Project description:Despite a high similarity with homologous protein families, only few proteins trigger an allergic immune response with characteristic TH2 polarization. This puzzling observation is illustrated by the major birch pollen allergen Bet v 1a and its hypoallergenic protein isoforms, e.g., Bet v 1d. Given the key role of proteolytic processing in antigen presentation and T cell polarization, we investigated the recognition of Bet v 1 isoforms by the relevant protease cathepsin S. We found that at moderately acidic pH values Bet v 1a bound to cathepsin S with significantly lower affinity and was more slowly cleaved than its hypoallergenic isoform Bet v 1d.

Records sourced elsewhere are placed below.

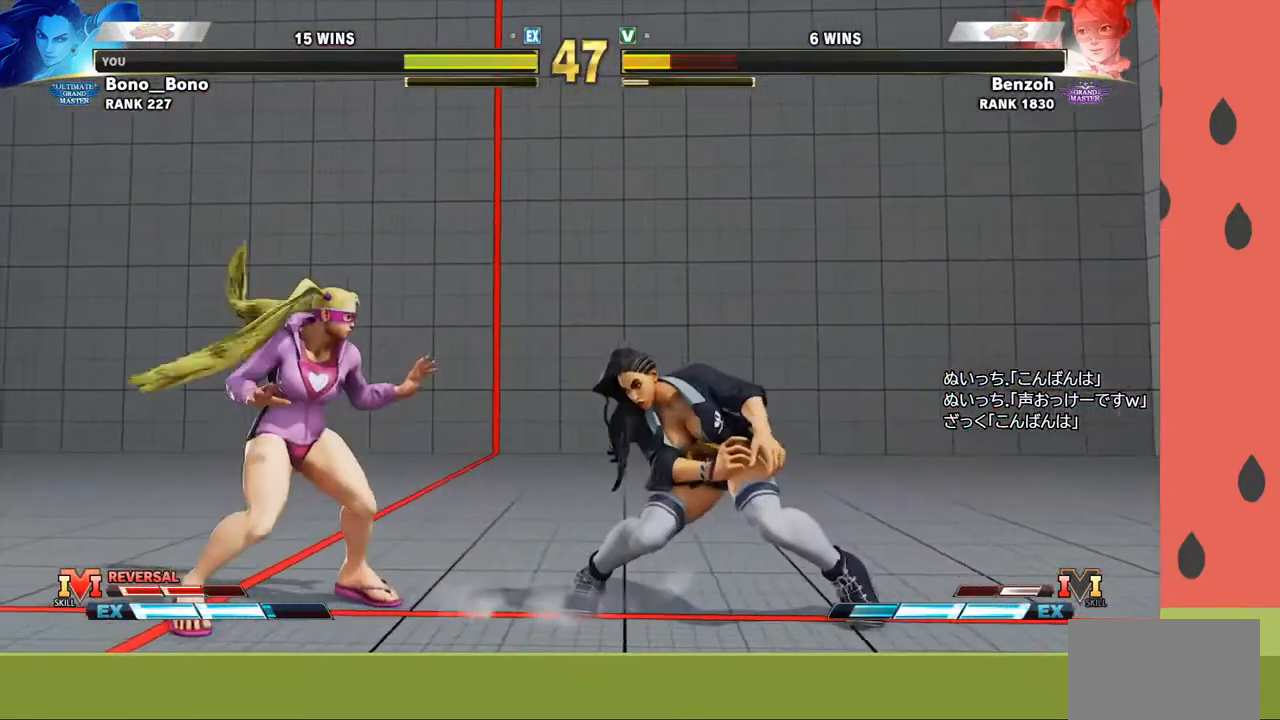
{"buttons": [], "left_stick": "down-right", "events": [[417, "left_stick", "down-right"]]}
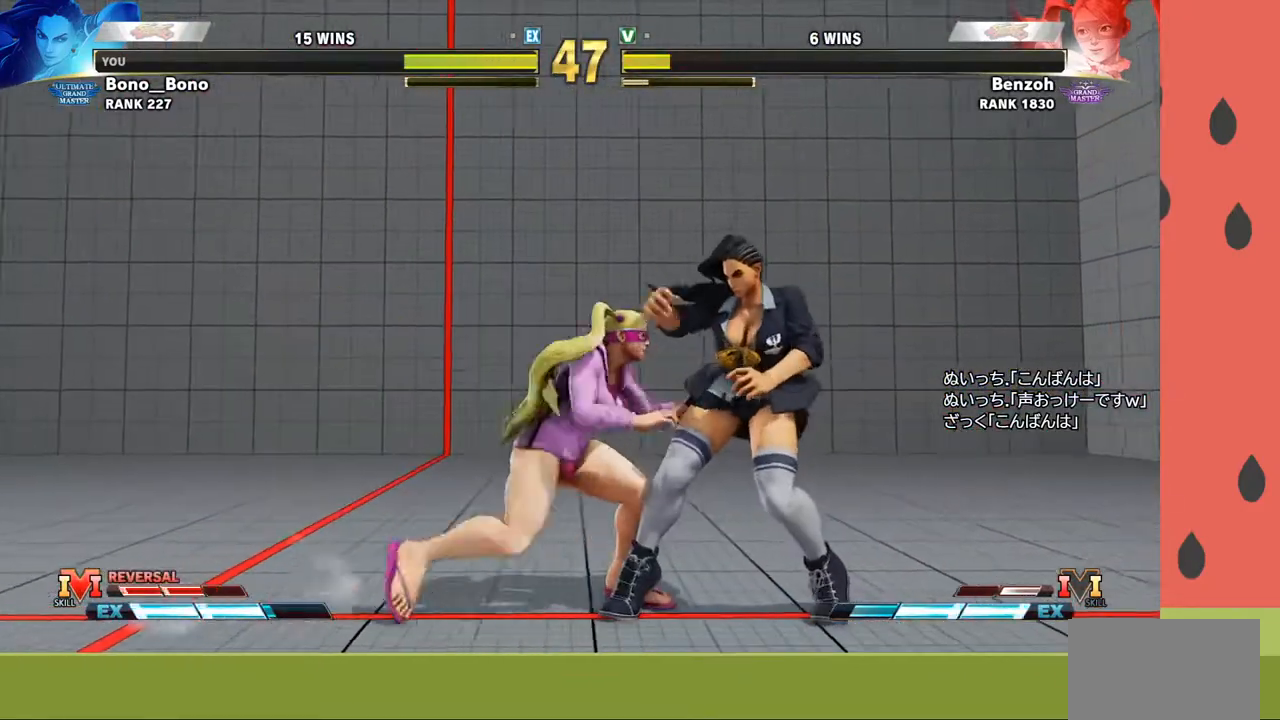
{"buttons": [], "left_stick": "down-right", "events": []}
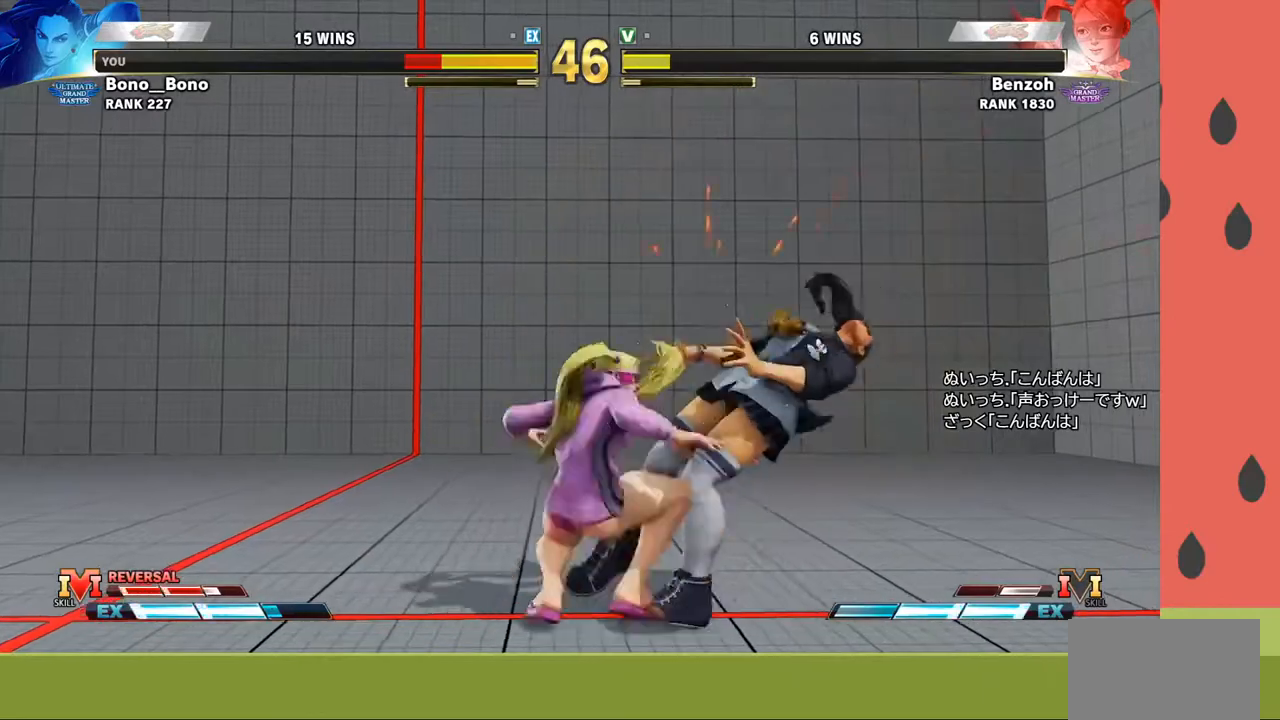
{"buttons": [], "left_stick": "center", "events": [[33, "left_stick", "right"], [383, "left_stick", "center"]]}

Only at pH values ≤ 4.5 the known proteolytic cleavage sites in Bet v 1a became accessible, resulting in a strong increase in affinity towards cathepsin S. Antigen processing and class II MHC loading occurs at moderately acidic compartments where processing of Bet v 1a and Bet v 1d differs distinctly. This difference translates into low and high density class II MHC loading and subsequently in TH2 and TH1 polarization, respectively.